Acabou de facto por se ir embora, mas pelo seu próprio pé, e levando consigo as duas filhas do casal, esta e outra mais pequena. Tinham passado seis anos desde que haviam começado os maus tratos, dos quais o progenitor acabou por dar conta à Comissão de Protecção de Crianças e Jovens. As crianças, porém, nunca foram ouvidas pela comissão, perante a qual a mãe reconheceu que gritava com a menina e por vezes a insultava. Negou as agressões e o processo aqui aberto acabou por ser arquivado.
Mãe diz que sofreu muito
Durante o seu julgamento por violência doméstica contra a filha, a agressora remeteu-se ao silêncio sobre as acusações de que era alvo, só tendo falado no final para dizer que, apesar de não o demonstrar, a situação lhe havia causado muito sofrimento.
Numa fase anterior do processo a economista assegurou, por escrito, que jamais tinha insultado, ofendido ou agredido física ou verbalmente as filhas, e que as imputações que lhe eram feitas de violência doméstica mais não eram do que uma tentativa do pai para ficar com a guarda das crianças em caso de divórcio. A ter chamado porca à menor, acrescentava, tê-lo-ia feito, entre outros motivos, por ela ainda usar fraldas aos nove anos de idade. A tê-la apodado de cabra, teria sido por a menina gostar de dar saltos no sofá, alegou.
Quando a ilibou, no Verão passado, o tribunal de Cascais fê-lo por não ter ficado provado, no entendimento dos juízes, em que circunstâncias ocorreram os factos. “Não é possível concluir que a arguida tenha excedido, o poder dever de correção/educação”, pode ler-se na sentença de primeira instância. “Por outro lado, o meio empregue no contacto físico também não permite concluir, por si só, pela inaceitabilidade da sua conduta à luz da consciência ético-social”, acrescentam os magistrados, segundo os quais não havia provas de que a progenitora tivesse humilhado e maltratado física e psiquicamente a menor.

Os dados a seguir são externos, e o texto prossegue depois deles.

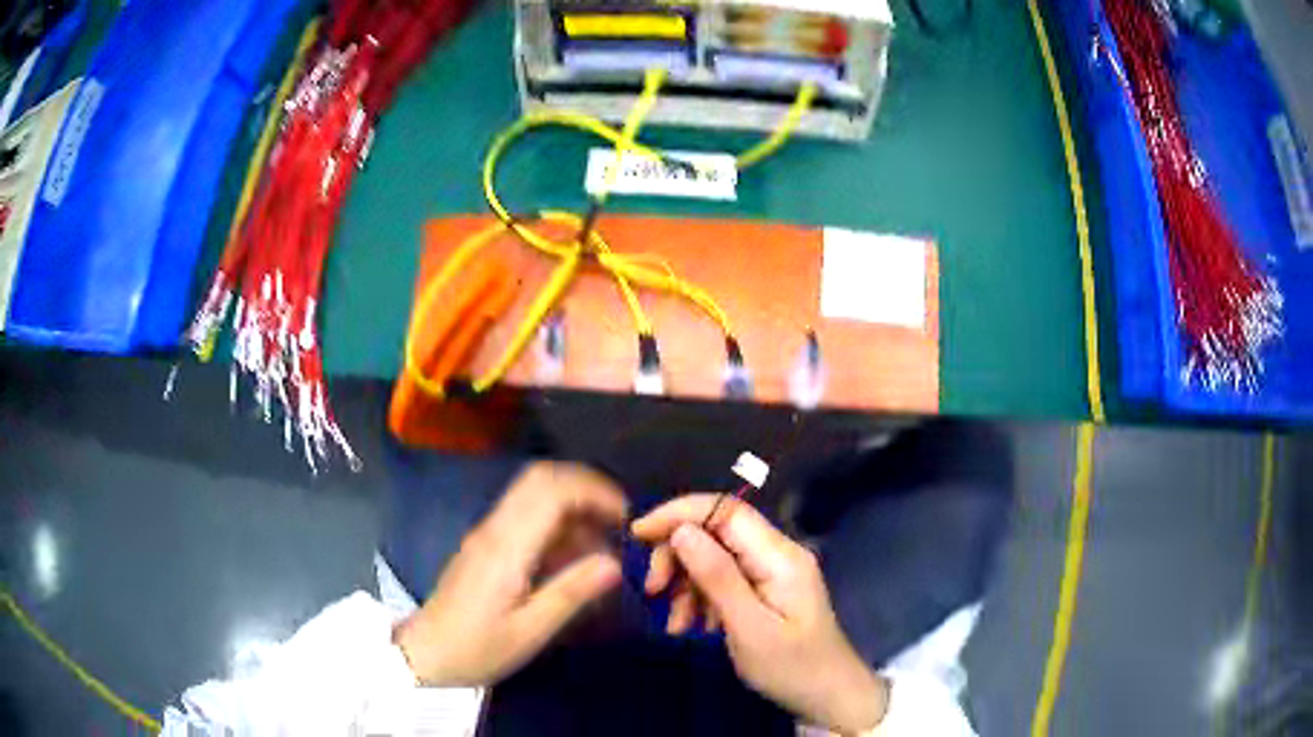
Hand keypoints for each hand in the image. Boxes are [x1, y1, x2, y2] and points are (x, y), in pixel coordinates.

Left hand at [395, 462, 626, 685]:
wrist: (427, 652)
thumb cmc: (478, 648)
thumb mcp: (529, 631)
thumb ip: (570, 593)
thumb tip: (615, 562)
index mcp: (507, 547)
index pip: (552, 491)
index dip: (594, 492)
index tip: (625, 517)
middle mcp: (495, 528)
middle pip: (541, 478)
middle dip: (586, 487)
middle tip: (617, 520)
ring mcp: (488, 532)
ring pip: (533, 491)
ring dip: (573, 502)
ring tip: (602, 539)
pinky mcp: (487, 542)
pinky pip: (526, 513)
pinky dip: (557, 520)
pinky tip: (573, 554)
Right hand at [633, 495, 888, 734]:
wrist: (829, 695)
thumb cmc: (792, 667)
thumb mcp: (749, 628)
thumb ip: (717, 577)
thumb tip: (681, 531)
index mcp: (779, 556)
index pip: (726, 510)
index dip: (680, 513)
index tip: (639, 534)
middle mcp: (777, 553)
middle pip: (716, 532)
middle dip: (678, 556)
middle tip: (653, 591)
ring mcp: (772, 571)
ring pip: (714, 558)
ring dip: (686, 585)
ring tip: (675, 624)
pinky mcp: (766, 589)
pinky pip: (724, 580)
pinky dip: (700, 599)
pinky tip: (691, 626)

Entendimento diferente da questão tiveram, porém, os juízes do Tribunal da Relação de Lisboa, para o qual o pai das menores recorreu. Apesar da posição sustentada pelo Ministério Público na primeira instância, que pugnou também pela absolvição, os desembargadores da Relação concluíram recentemente que o Tribunal de Cascais se enganou: “De forma consciente e reiterada, a arguida colocou em risco, de modo relevante, a saúde física e psíquica da sua filha menor – tornando-a vítima de um tratamento incompatível com a sua dignidade enquanto ser humano, conduzindo necessariamente à sua ‘degradação’ enquanto pessoa.” Para isso contribuíram sobretudo as declarações para memória futura da vítima: “São de facto impressionantes, quer pela autenticidade quer ainda pelo facto de ressaltar o sofrimento ao descrever o comportamento da sua mãe para consigo e dizer ‘Nunca pensei que ia ter uma mãe assim’”.

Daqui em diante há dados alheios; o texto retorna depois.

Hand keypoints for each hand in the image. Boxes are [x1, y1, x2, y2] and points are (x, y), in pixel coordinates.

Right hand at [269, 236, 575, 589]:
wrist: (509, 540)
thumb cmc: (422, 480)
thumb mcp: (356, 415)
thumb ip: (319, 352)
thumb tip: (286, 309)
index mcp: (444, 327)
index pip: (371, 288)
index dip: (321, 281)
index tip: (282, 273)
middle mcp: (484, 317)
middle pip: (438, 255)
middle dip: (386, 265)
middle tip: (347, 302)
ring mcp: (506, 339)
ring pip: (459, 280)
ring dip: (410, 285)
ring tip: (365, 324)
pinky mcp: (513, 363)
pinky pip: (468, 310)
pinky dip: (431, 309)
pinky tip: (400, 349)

A economista desempregada foi condenada a uma pena suspensa de dois anos de prisão e ainda a pagar à menor cinco mil euros de indemnização por danos morais pedidos pelo progenitor. Um montante que os juízes da Relação consideram ser baixo: “A quantia pedida pode considerar-se meramente simbólica, já que a reiteração da conduta da arguida durante largo período justificaria uma indemnização mais elevada. Não podemos olvidar que a ofendida neste caso é uma menor que, pela sua idade e ascendente que sobre ela tinha a sua mãe, estava numa situação particularmente indefesa.”